From: Ron Johnson @ 2025-01-15 15:22 UTC (permalink / raw)
  To: Pgsql-admin <[email protected]>

Sadly, Postgresql does not have (super-handy) "DISABLE" clauses.

On Wed, Jan 15, 2025 at 10:12 AM youness bellasri <[email protected]>
wrote:

> 1. *Batch Deletion*
>
> Instead of deleting all records at once, break the operation into smaller
> batches. This reduces locking, transaction log growth, and the risk of
> timeouts.
> 2. *Use Indexes*
>
> Ensure that the columns used in the WHERE clause of the delete queries
> are indexed. This speeds up the identification of rows to delete.
> 3. *Disable Indexes and Constraints Temporarily*
>
> If the table has many indexes or constraints, disabling them during the
> delete operation can speed up the process. Re-enable them afterward.
>
> Le mer. 15 janv. 2025 à 16:08, Ron Johnson <[email protected]> a
> écrit :
>
>> On Wed, Jan 15, 2025 at 9:54 AM Gambhir Singh <[email protected]>
>> wrote:
>>
>>> Hi,
>>>
>>> I received a request from a client to delete duplicate records from a
>>> table which is very large in size.
>>>
>>> Delete queries (~2 Billion) are provided via file, and we have to
>>> execute that file in DB. Last time it lasted for two days. I feel there
>>> must be another way to delete records in an efficient manner
>>>
>>
>> Maybe the delete "queries" are poorly written.  Maybe there's no
>> supporting index.
>>
>>
-- 
Death to <Redacted>, and butter sauce.
Don't boil me, I'm still alive.
<Redacted> lobster!

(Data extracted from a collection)

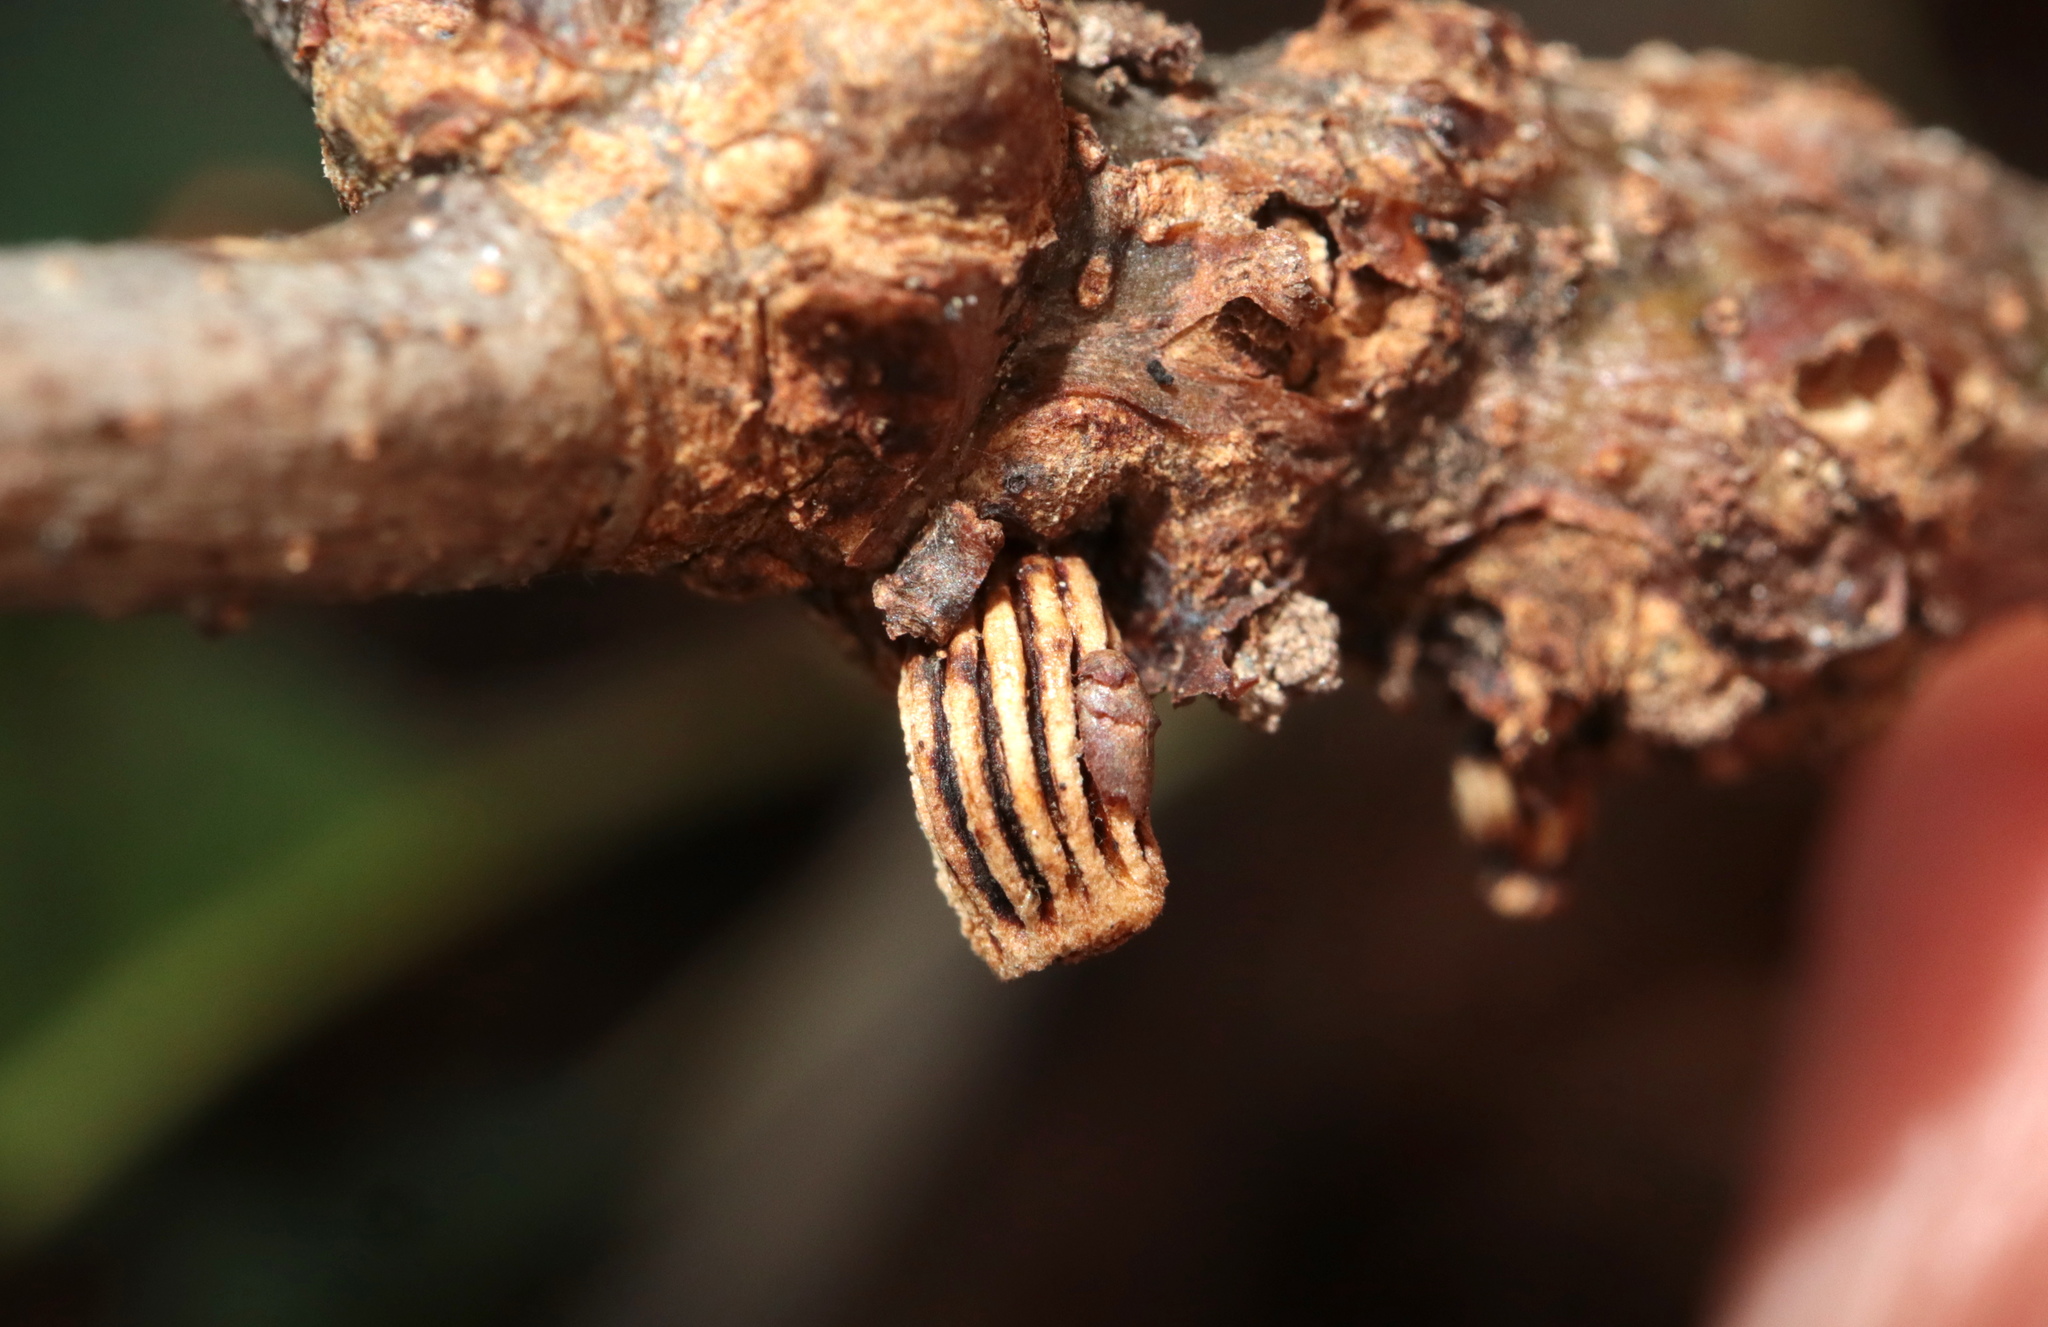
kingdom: Animalia
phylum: Arthropoda
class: Insecta
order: Hymenoptera
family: Cynipidae
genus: Callirhytis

What to work on:
Answer these about the thread on deleting duplicate records:
(a) Roughly how many delete queries does the client's file hold?
(b) What three things does breaking the operation into smaller batches reduce?
(c) What kind of clauses does PostgreSQL lack, according to the message at the top?
Answer from the thread on deleting duplicate records alone.

Exercise solution:
(a) About 2 billion.
(b) Locking, transaction log growth, and the risk of timeouts.
(c) "DISABLE" clauses.